Tujuh belas GADUH

4K 959 69
                                    

Bau menyengat ruang rawat sebuah rumah sakit, barang kali adalah hal yang biasa bagi Gemintang. Tapi itu saat dia menangani pasien-pasiennya, bukan seperti sekarang saat dia terkulai lemah. Tangannya menjambak keras lengan Angger yang terlihat duduk dengan wajah yang berusaha sebisa mungkin terlihat tenang.

"Bagaimana hasil observasinya, Mas?"

Angger terlihat berpikir.

"Mas! Bagaimana hasil observasinya?"

Gemintang melenguh kesakitan. Sakit yang datang semakin sering mendera perut bagian bawahnya. Pinggangnya terasa panas. Dia merasa seharusnya tak perlu menanyakan apa yang akan terjadi pada janin yang di kandungnya. Dia sudah tahu. Kecil kemungkinan bakal anaknya itu akan selamat. Dia tahu, jarak kontraksinya semakin menyempit dan bertambah sering.

"Dia harus dikeluarkan, Gemintang. Untuk keselamatanmu."

Gemintang membuang muka ke kanan, menghindari tatapan prihatin Angger di sampingnya. Cekalan tangannya luruh dari lengan Angger dan menjangkau seprai berwarna hijau toska di ranjang rawatnya.

"Aku...akan hidup dalam bayang-bayang ketidaktahuan. Anak siapa dia ini, Mas?"

Gemintang berbisik lirih nyaris seperti dia berkata pada dirinya sendiri.

"Anakku, Mi. Kita akan tetap dan terus berpikir dia adalah anak kita."

"Bisa saja..."

"Hentikan, Mi. Dia anakku. Cukup."

Angger menatap kuku jari tangan Gemintang yang memutih. Tangannya mencengkeram seprai. Tanda sakit itu akan datang lagi.
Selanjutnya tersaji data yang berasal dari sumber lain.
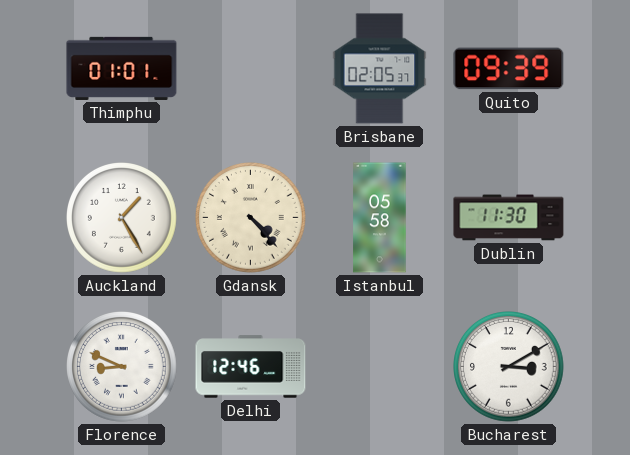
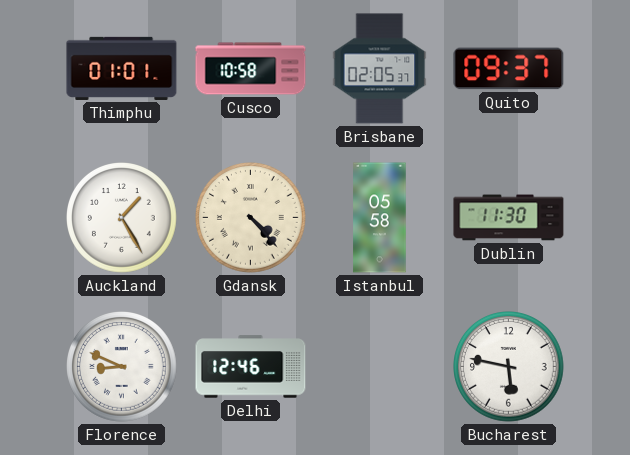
Cusco: none -> 10:58
Quito: 09:39 -> 09:37
Bucharest: 3:10 -> 5:47
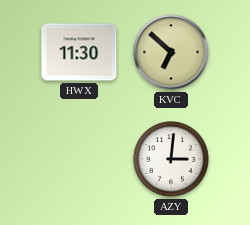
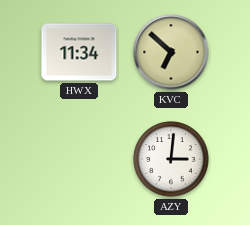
HWX: 11:30 -> 11:34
Bukan sebuah mitos ataupun hanya kata orang, bahwa keguguran membawa dampak rasa sakit beribu kali lebih besar dari saat fase pembukaan hendak melahirkan normal. Apalagi untuk Gemintang yang tengah dalam keadaan tubuh yang tidak prima.

"Dokter Pananggalih, kami harus memindahkan dokter Gemintang ke ruang tindakan."
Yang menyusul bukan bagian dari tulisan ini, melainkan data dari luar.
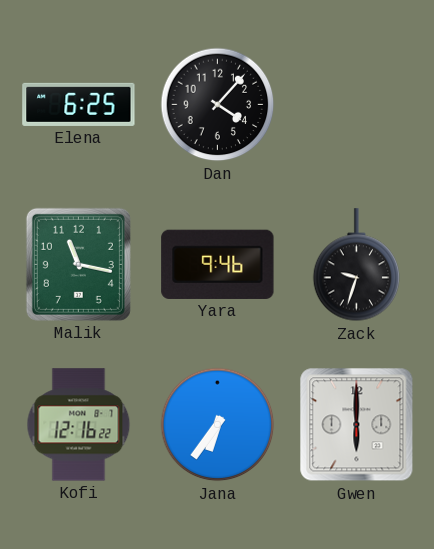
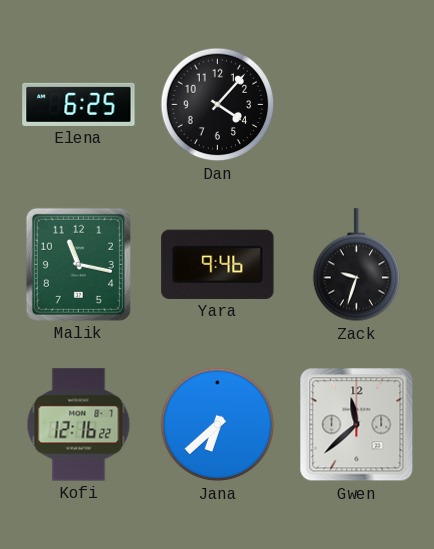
Jana: 6:36 -> 6:38
Gwen: 6:00 -> 11:38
Angger menoleh. Dua orang perawat sudah berada di sampingnya. Angger beranjak dan mempersilahkan perawat itu mengurus Gemintang.

Angger menatap pintu kaca abu-abu di hadapannya. Tak butuh untuknya berpikir keras tentang siapa Ayah dari anak itu. Menurut perhitungannya, berdasar usia janin di rahim Gemintang, anak itu adalah anaknya. Dan...kalaupun semua meleset, maka janin itu tetaplah anaknya. Penderitaan Gemintang tidak perlu ditambah lagi dengan sebuah keraguan. Apalagi hanya untuk memikirkan bahwa janin itu adalah hasil perbuatan biadab seorang Pananggalih lain yang sakit jiwa. Rasanya, tidak adil kalau janin yang tak berdosa itu harus mendapatkan ketidakadilan bahkan ketika dia harus tidak terselamatkan.
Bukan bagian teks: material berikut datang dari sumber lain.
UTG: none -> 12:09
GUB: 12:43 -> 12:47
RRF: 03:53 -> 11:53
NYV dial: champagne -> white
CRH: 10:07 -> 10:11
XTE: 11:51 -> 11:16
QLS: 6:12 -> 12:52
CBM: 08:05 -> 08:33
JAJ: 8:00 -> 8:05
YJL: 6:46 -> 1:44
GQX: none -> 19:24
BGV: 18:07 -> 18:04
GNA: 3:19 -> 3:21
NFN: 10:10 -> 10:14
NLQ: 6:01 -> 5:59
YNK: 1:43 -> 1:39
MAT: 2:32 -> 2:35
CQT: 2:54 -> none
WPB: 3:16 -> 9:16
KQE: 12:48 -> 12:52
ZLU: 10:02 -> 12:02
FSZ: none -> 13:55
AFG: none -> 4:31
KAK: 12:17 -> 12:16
Angger terhempas di kursi ruang tunggu. Lalu lalang perawat yang mengangguk ke arahnya hanya mendapatkan tatapan matanya saja. Tanpa ekspresi bahkan untuk sekedar sebuah senyuman.

Angger menatap ponselnya. Hilmawan, Ayah Gemintang sudah dalam perjalanan dari rumahnya. Angger tahu, pria itu murka. Penderitaan Gemintang yang bertubi sesungguhnya berasal dari dirinya. Angger--lah sebagai awal mula semua ini.

Kampus. Bertahun lalu. Ketidakberdayaannya sebagai pria yang harus selalu mengalah pada saudara tirinya. Hingga dia harus merelakan wanita yang ditaksirnya menjadi korban kegilaan kakak tirinya yang mempunyai bibit gila dalam jiwanya!

"Bagaimana keadaan Gemi, Ngger?"

Angger tersentak. Dia sama sekali tidak menyadari kehadiran Hilmawan di sampingnya. Dia sedikit lelap. Bagaimana tidak? Dia kehilangan waktu tidurnya nyaris beberapa hari. Semua kacau. Dan begitu dia bisa melihat Gemintang, alam bawah sadarnya merasa lega. Dan dia merasakan kantuk itu.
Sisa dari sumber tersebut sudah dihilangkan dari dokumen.